== Records to process ==

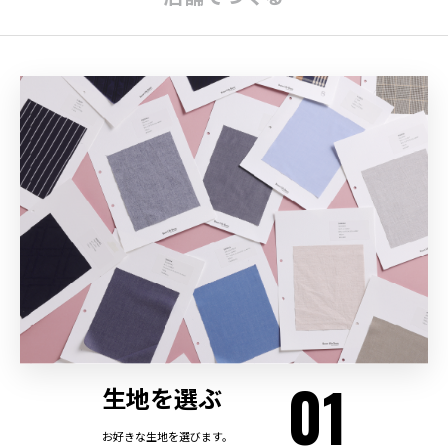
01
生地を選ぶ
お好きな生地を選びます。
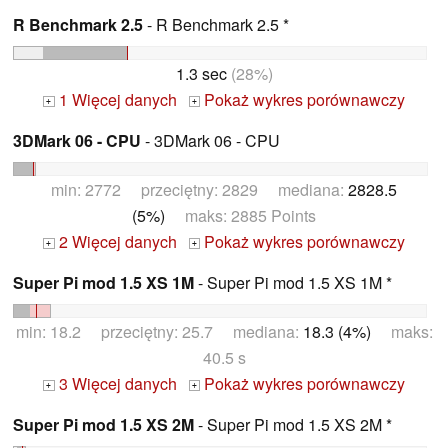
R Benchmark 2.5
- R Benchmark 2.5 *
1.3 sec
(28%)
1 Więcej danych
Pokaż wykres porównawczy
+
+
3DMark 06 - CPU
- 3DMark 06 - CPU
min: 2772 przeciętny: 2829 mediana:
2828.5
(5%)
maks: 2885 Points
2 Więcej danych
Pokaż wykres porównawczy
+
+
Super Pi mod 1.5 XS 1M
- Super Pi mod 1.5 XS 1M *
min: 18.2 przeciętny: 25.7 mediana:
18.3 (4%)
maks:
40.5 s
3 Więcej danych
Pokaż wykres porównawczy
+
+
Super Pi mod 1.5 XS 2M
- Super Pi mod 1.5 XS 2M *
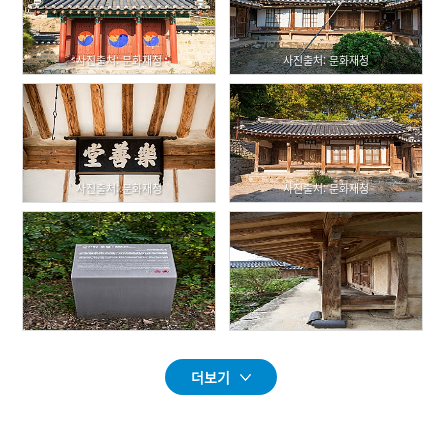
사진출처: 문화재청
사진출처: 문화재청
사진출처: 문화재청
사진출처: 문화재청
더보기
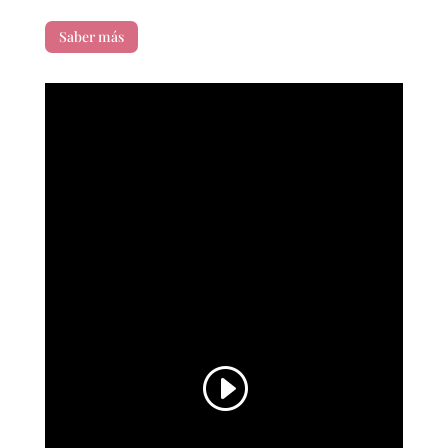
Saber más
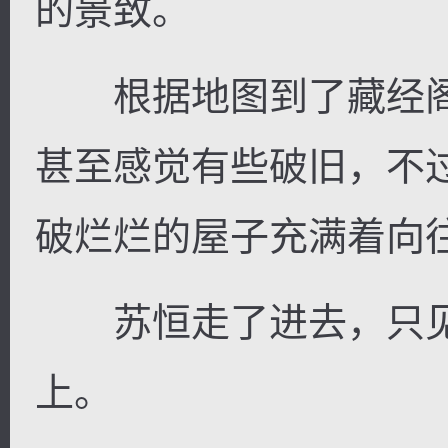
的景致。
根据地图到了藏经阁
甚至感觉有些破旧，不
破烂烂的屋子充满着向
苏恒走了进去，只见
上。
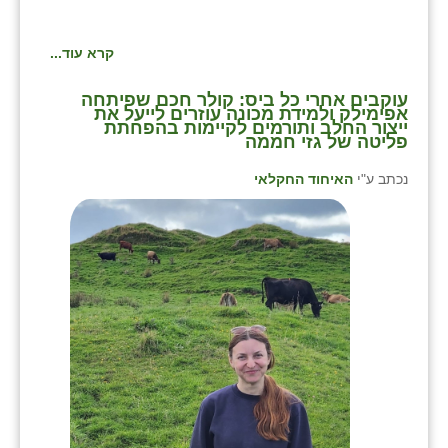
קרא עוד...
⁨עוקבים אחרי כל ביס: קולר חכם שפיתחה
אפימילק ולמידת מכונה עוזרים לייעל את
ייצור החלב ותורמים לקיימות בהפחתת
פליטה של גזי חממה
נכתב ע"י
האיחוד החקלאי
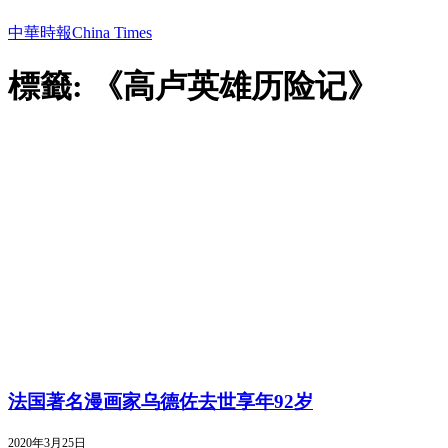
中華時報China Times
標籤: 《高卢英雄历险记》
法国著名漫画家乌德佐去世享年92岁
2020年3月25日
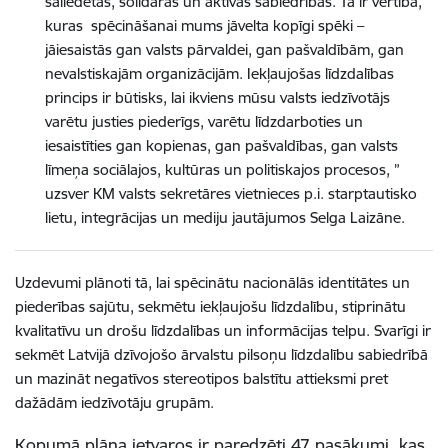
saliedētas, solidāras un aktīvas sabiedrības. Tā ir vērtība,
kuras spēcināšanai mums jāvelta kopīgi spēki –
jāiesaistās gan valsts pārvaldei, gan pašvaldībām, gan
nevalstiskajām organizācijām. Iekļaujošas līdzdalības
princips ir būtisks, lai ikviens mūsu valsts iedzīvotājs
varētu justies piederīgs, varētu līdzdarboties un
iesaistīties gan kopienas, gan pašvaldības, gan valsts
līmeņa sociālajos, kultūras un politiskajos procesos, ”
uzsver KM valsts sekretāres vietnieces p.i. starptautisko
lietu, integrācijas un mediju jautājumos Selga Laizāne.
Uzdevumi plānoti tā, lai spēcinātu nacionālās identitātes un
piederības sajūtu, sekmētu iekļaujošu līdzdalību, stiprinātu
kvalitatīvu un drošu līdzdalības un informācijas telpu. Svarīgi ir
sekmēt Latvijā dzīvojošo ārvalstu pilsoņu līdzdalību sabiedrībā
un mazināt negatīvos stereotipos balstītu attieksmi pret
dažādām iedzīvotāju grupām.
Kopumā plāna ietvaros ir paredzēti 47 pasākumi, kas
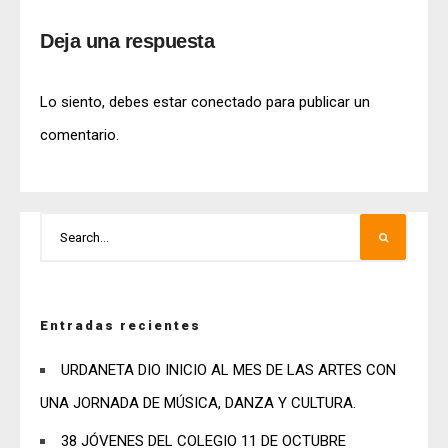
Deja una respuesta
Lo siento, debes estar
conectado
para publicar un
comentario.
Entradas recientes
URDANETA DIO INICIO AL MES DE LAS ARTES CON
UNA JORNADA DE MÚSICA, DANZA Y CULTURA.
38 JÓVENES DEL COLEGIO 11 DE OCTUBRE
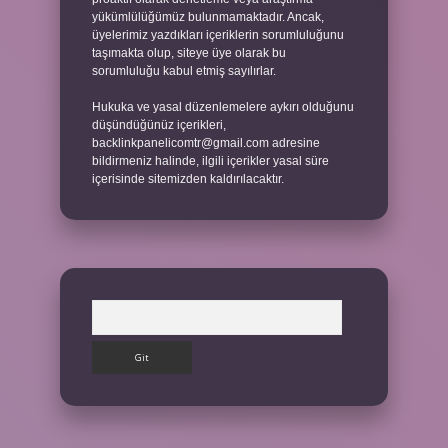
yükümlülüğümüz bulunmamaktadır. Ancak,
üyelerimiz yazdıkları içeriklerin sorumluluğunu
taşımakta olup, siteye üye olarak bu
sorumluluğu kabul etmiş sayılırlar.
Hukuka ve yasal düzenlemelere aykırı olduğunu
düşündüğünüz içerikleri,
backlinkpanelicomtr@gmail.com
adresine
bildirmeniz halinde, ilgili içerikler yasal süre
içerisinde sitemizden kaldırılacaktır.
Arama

===

# Work required
Copy word for word the lines in the records above, from the line that contains "saliedētas, solidāras un" through the line that contains "varētu justies piederīgs, varētu".

# Solution to this exercise
saliedētas, solidāras un aktīvas sabiedrības. Tā ir vērtība,
kuras spēcināšanai mums jāvelta kopīgi spēki –
jāiesaistās gan valsts pārvaldei, gan pašvaldībām, gan
nevalstiskajām organizācijām. Iekļaujošas līdzdalības
princips ir būtisks, lai ikviens mūsu valsts iedzīvotājs
varētu justies piederīgs, varētu līdzdarboties un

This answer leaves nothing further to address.